— Значит, вы живете не в Холломене? — уточнил Кармайн.
— У самой границы округа, лейтенант. У нас двадцать акров. Курами занят далеко не весь участок! Я страстный садовод, выращиваю овощи и цветы. Еще у меня есть яблоневый сад и несколько теплиц.
— Доктор Финч, вы относите вниз трупы подопытных животных, или это делает ваша лаборантка — кажется, Патрисия?
— Иногда я, иногда Патти, — ответил Финч, и в его широко расставленных серых глазах не отразилось ни вины, ни беспокойства. — Прошу заметить, что характер моей работы не подразумевает частых умерщвлений подопытных животных. Закончив опыты с котиком, я кастрирую его и стараюсь найти ему хозяев. Понимаете, никакого вреда ему я не причиняю. Но в мозг может попасть инфекция, и тогда животные умирают. Труп отправляется вниз, в холодильник. Обычно отношу животных я — они довольно увесистые.
— И часто у вас умирают кошки, доктор?
— Трудно сказать. Раз в месяц, но, как правило, раз в полгода.
— Вижу, они здесь у вас ухоженные.
— Затраты на каждого кота, — терпеливо растолковал доктор Финч, — составляют минимум двадцать тысяч долларов. На каждого приходится оформлять разные разрешения и другие бумаги, в том числе в Обществе борьбы против жестокого отношения к животным и в Гуманистическом обществе. Плюс стоимость содержания, которое должно быть первоклассным, иначе животное не выживет. Мне нужны здоровые коты. Следовательно, смерть не просто нежелательна — она недопустима.
Затем Кармайн познакомился с третьим исследователем, доктором Нуром Чандрой.

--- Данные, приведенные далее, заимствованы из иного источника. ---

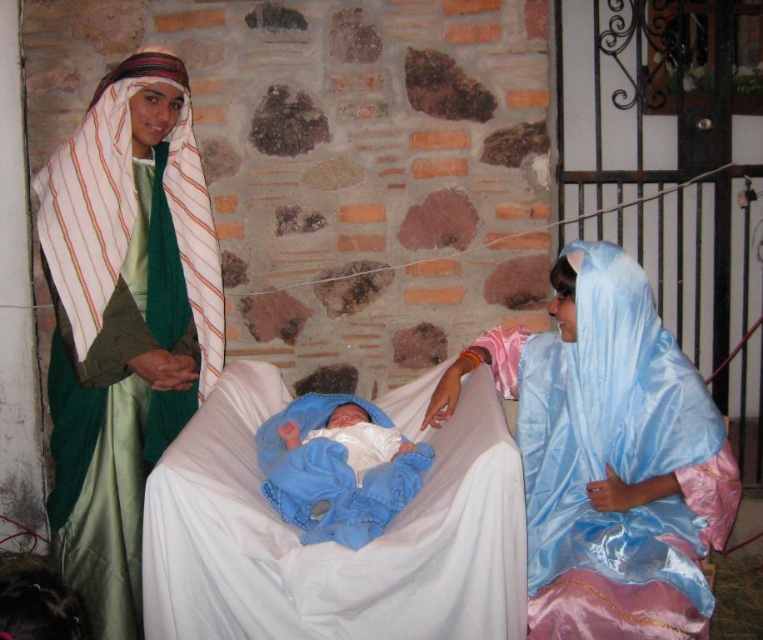
You are an interior designer tasked with arranging items in this nativity scene. You notice the satin blue fabric at right and the white satin infant bed at center. Which object is taller?

The satin blue fabric at right is taller than the white satin infant bed at center.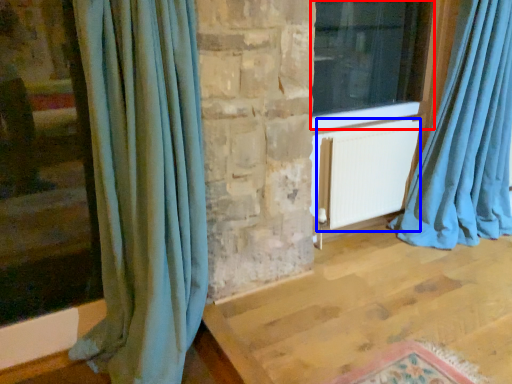
Question: Which object is further to the camera taking this photo, window (highlighted by a red box) or radiator (highlighted by a blue box)?

Choices:
 (A) window
 (B) radiator

Answer: (B)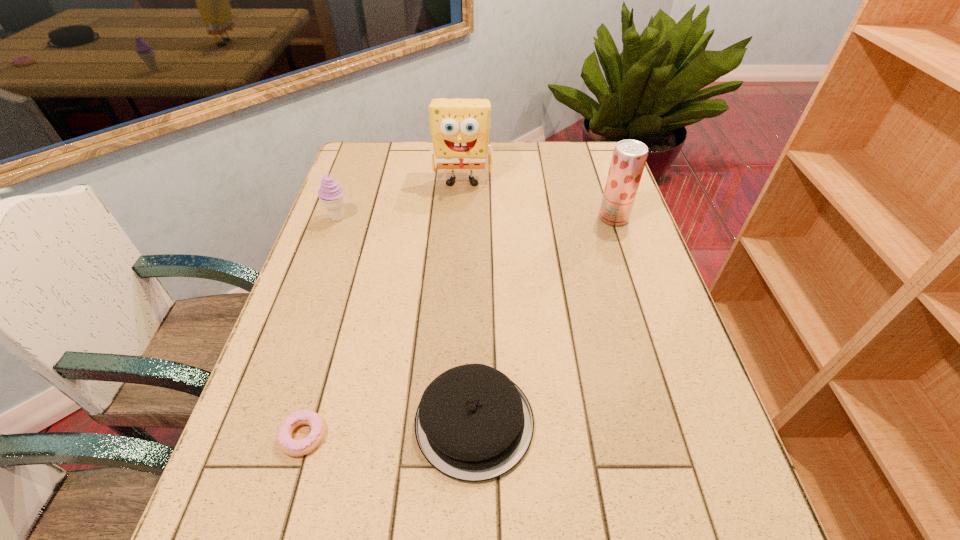
At what (x,y) coordinates should I click in order to perform the action: click on free space located on the back of the second shortest object. Please return your answer as a coordinate pair (x, y). The image size is (960, 540). Looking at the image, I should click on (475, 326).

You are a GUI agent. You are given a task and a screenshot of the screen. Output one action in this format:
    pyautogui.click(x=<x>, y=<y>)
    Task: Click on the vacant area situated 0.110m on the front of the second object from left to right
    This screenshot has height=540, width=960.
    Given the screenshot: What is the action you would take?
    pyautogui.click(x=277, y=525)

Where is `object located at the far edge`? The height and width of the screenshot is (540, 960). object located at the far edge is located at coordinates (459, 128).

This screenshot has width=960, height=540. I want to click on icecream positioned at the left edge, so click(330, 193).

What are the coordinates of `doughnut situated at the left edge` in the screenshot? It's located at (291, 447).

This screenshot has height=540, width=960. Find the location of `object located at the right edge`. object located at the right edge is located at coordinates (629, 157).

This screenshot has height=540, width=960. I want to click on vacant space at the far edge of the desktop, so click(x=509, y=152).

I want to click on vacant area at the near edge of the desktop, so click(393, 523).

Identify the location of vacant space at the left edge of the desktop. This screenshot has height=540, width=960. (292, 399).

Locate an element on the screen. Image resolution: width=960 pixels, height=540 pixels. blank space at the right edge of the desktop is located at coordinates (618, 304).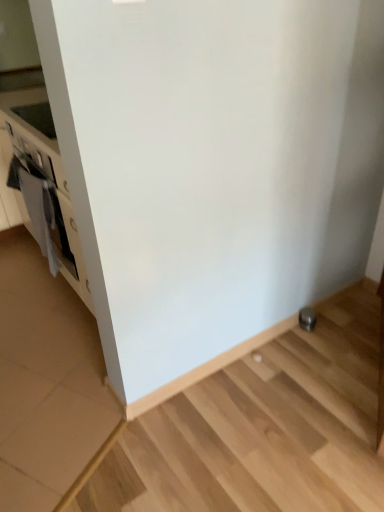
Locate an element on the screen. Image resolution: width=384 pixels, height=512 pixels. white matte oven at left is located at coordinates (41, 208).

What do you see at coordinates (41, 208) in the screenshot? Image resolution: width=384 pixels, height=512 pixels. I see `white matte oven at left` at bounding box center [41, 208].

What is the approximate height of satin silver knob at lower right?

satin silver knob at lower right is 3.27 inches tall.

The width and height of the screenshot is (384, 512). I want to click on satin silver knob at lower right, so click(x=307, y=319).

Measure the distance between satin silver knob at lower right and camera.

satin silver knob at lower right is 1.89 meters away from camera.

The image size is (384, 512). What do you see at coordinates (307, 319) in the screenshot?
I see `satin silver knob at lower right` at bounding box center [307, 319].

Locate an element on the screen. The height and width of the screenshot is (512, 384). white matte oven at left is located at coordinates (41, 208).

In the image, is white matte oven at left on the left side or the right side of satin silver knob at lower right?

From the image, it's evident that white matte oven at left is to the left of satin silver knob at lower right.

In the scene shown: Is white matte oven at left positioned before satin silver knob at lower right?

Yes, white matte oven at left is closer to the camera.

Is point (63, 236) closer or farther from the camera than point (314, 326)?

Clearly, point (63, 236) is closer to the camera than point (314, 326).

From the image's perspective, which is above, white matte oven at left or satin silver knob at lower right?

white matte oven at left appears higher in the image.

From a real-world perspective, between white matte oven at left and satin silver knob at lower right, who is vertically lower?

satin silver knob at lower right.

Is white matte oven at left wider than satin silver knob at lower right?

Indeed, white matte oven at left has a greater width compared to satin silver knob at lower right.

Is white matte oven at left taller or shorter than satin silver knob at lower right?

Clearly, white matte oven at left is taller compared to satin silver knob at lower right.

Between white matte oven at left and satin silver knob at lower right, which one has smaller size?

Smaller between the two is satin silver knob at lower right.

Is white matte oven at left inside the boundaries of satin silver knob at lower right, or outside?

white matte oven at left is not enclosed by satin silver knob at lower right.

Is white matte oven at left placed right next to satin silver knob at lower right?

No, white matte oven at left is not next to satin silver knob at lower right.

Is white matte oven at left facing towards satin silver knob at lower right?

No, white matte oven at left is not oriented towards satin silver knob at lower right.

Consider the image. Can you tell me how much white matte oven at left and satin silver knob at lower right differ in facing direction?

white matte oven at left and satin silver knob at lower right are facing 92 degrees away from each other.

You are a GUI agent. You are given a task and a screenshot of the screen. Output one action in this format:
    pyautogui.click(x=<x>, y=<y>)
    Task: Click on the appliance below the white matte oven at left (from the image's perspective)
    
    Given the screenshot: What is the action you would take?
    pyautogui.click(x=307, y=319)

Is satin silver knob at lower right at the left side of white matte oven at left?

In fact, satin silver knob at lower right is to the right of white matte oven at left.

Does satin silver knob at lower right come in front of white matte oven at left?

No, satin silver knob at lower right is further to the viewer.

Between point (306, 324) and point (49, 254), which one is positioned in front?

The point (306, 324) is closer.

From the image's perspective, which is above, satin silver knob at lower right or white matte oven at left?

white matte oven at left is shown above in the image.

From a real-world perspective, does satin silver knob at lower right sit lower than white matte oven at left?

Correct, in the physical world, satin silver knob at lower right is lower than white matte oven at left.

Which of these two, satin silver knob at lower right or white matte oven at left, is thinner?

satin silver knob at lower right is thinner.

From the picture: Who is taller, satin silver knob at lower right or white matte oven at left?

white matte oven at left.

Which of these two, satin silver knob at lower right or white matte oven at left, is smaller?

satin silver knob at lower right is smaller.

Do you think satin silver knob at lower right is within white matte oven at left, or outside of it?

satin silver knob at lower right is not enclosed by white matte oven at left.

Is satin silver knob at lower right placed right next to white matte oven at left?

No, satin silver knob at lower right is not beside white matte oven at left.

Is satin silver knob at lower right oriented away from white matte oven at left?

satin silver knob at lower right does not have its back to white matte oven at left.

This screenshot has width=384, height=512. I want to click on oven that appears above the satin silver knob at lower right (from a real-world perspective), so click(x=41, y=208).

Locate an element on the screen. This screenshot has height=512, width=384. appliance below the white matte oven at left (from a real-world perspective) is located at coordinates (307, 319).

Identify the location of oven that is above the satin silver knob at lower right (from the image's perspective). (41, 208).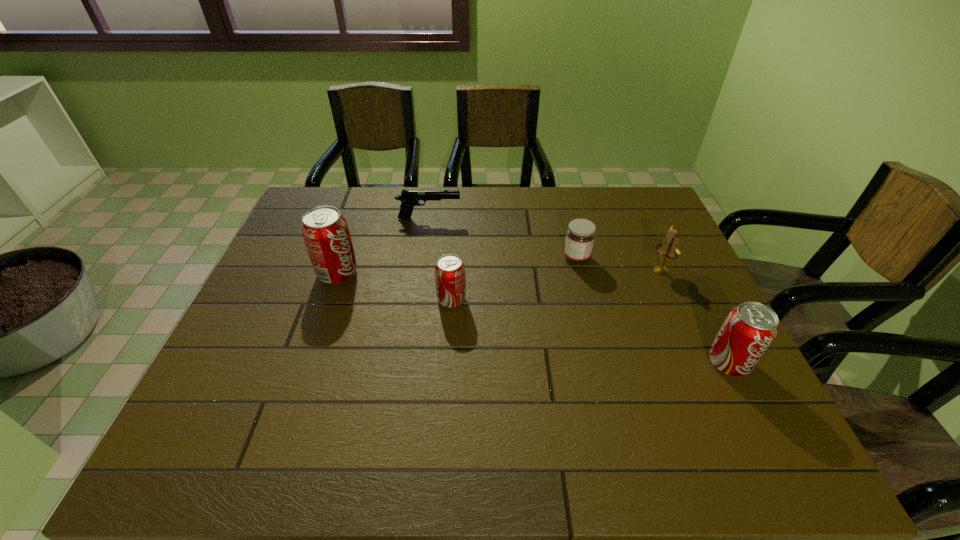
Locate an element on the screen. object at the near right corner is located at coordinates (748, 331).

Image resolution: width=960 pixels, height=540 pixels. Find the location of `vacant region at the far edge of the desktop`. vacant region at the far edge of the desktop is located at coordinates (547, 193).

In the image, there is a desktop. Where is `vacant space at the near edge`? The image size is (960, 540). vacant space at the near edge is located at coordinates (389, 391).

This screenshot has height=540, width=960. I want to click on free space at the left edge, so click(x=266, y=293).

Image resolution: width=960 pixels, height=540 pixels. Find the location of `free spot at the right edge of the desktop`. free spot at the right edge of the desktop is located at coordinates (698, 280).

This screenshot has height=540, width=960. Identify the location of free region at the far left corner of the desktop. (344, 191).

In the image, there is a desktop. At what (x,y) coordinates should I click in order to perform the action: click on vacant space at the far right corner. Please return your answer as a coordinate pair (x, y). Image resolution: width=960 pixels, height=540 pixels. Looking at the image, I should click on (632, 214).

The height and width of the screenshot is (540, 960). Identify the location of free region at the near right corner of the desktop. (754, 414).

Locate an element on the screen. The image size is (960, 540). free space between the rightmost soda and the jam is located at coordinates (653, 310).

You are a GUI agent. You are given a task and a screenshot of the screen. Output one action in this format:
    pyautogui.click(x=<x>, y=<y>)
    Task: Click on the empty space that is in between the jam and the shortest soda
    
    Given the screenshot: What is the action you would take?
    pyautogui.click(x=514, y=279)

Вот при виде кого у Кармайна захватило дух. Черты лица Чандры явно отливали в патрицианской форме. Его ресницы были настолько длинными и густыми, что казались накладными, брови изгибались идеально ровными дугами, кожа имела благородный оттенок старой слоновой кости. Волнистые иссиня-черные волосы были подстрижены коротко, стрижка сочеталась с европейской одеждой, костюм был сшит из кашемира, викуньи и шелка. В перегруженной памяти Кармайна всплыло: этого человека и его жену считают красивейшей парой во всем Чаббе. Сын какого-то магараджи, обладатель несметных богатств, женат на дочери другого индийского монарха. Супруги живут на участке площадью десять акров возле самой границы округа Холломен вместе с детьми и армией слуг. Дети получают образование дома. Видимо, местная элитарная школа без пансиона недостаточно элитна для них. Или же дети могут набраться там американских веяний. Семья пользуется дипломатической неприкосновенностью, но почему, Кармайн не знал. Значит, предстоял деликатный разговор, а это не его метод!
— Бедный Джимми. — Доктор Чандра произнес эти слова сочувственно, но без тени нежности, которая сквозила в голосе Сесила, когда он говорил о макаке.
— Будьте добры, доктор, расскажите о нем подробнее, — попросил Кармайн, поглядывая на другую обезьяну: беспечно закинув ногу на ногу, она восседала в замысловатом плексигласовом кресле внутри гигантского ящика с распахнутой дверцей. Половинку мяча с головы животного сняли, обнажив розовую массу цемента с посаженным на него ярко-зеленым гнездовым разъемом. Такой же зеленый штекер был воткнут в разъем, толстый витой кабель из множества разноцветных проводков тянулся к панели на стене ящика. Вероятно, эта панель соединяла обезьяну с электронной аппаратурой на полуметровых стеллажах.
— Вчера Сесил позвонил мне и сообщил, что зашел проведать обезьян после обеда и обнаружил, что Джимми умер. — По-английски ученый говорил с экзотическим акцентом. Ничего общего с акцентами мисс Дюпре или Дона Хантера, какими бы разными они ни были. — Я решил посмотреть на него сам, и клянусь вам, лейтенант, — снова «лефтенант», — Джимми был мертв. Ни пульса, ни дыхания, ни сердцебиения, никаких рефлексов, оба зрачка расширены и неподвижны. Сесил спросил, надо ли отправить труп к доктору Шиллеру на вскрытие, но я отказался. Электроды Джимми вживлены не так давно, особой ценности для опытов он не представляет. Я велел Сесилу не трогать его и пообещал, что снова загляну в пять и, если Джимми не придет в себя, сам положу его в холодильник. Что я и сделал.
— А что скажете об этом приятеле? — спросил Кармайн, указывая на обезьяну в ящике. На ее морде застыло такое же выражение, как у Эйба, когда тому нестерпимо хотелось курить.
— Юстас? О, его ценность неизмерима! Правда, Юстас?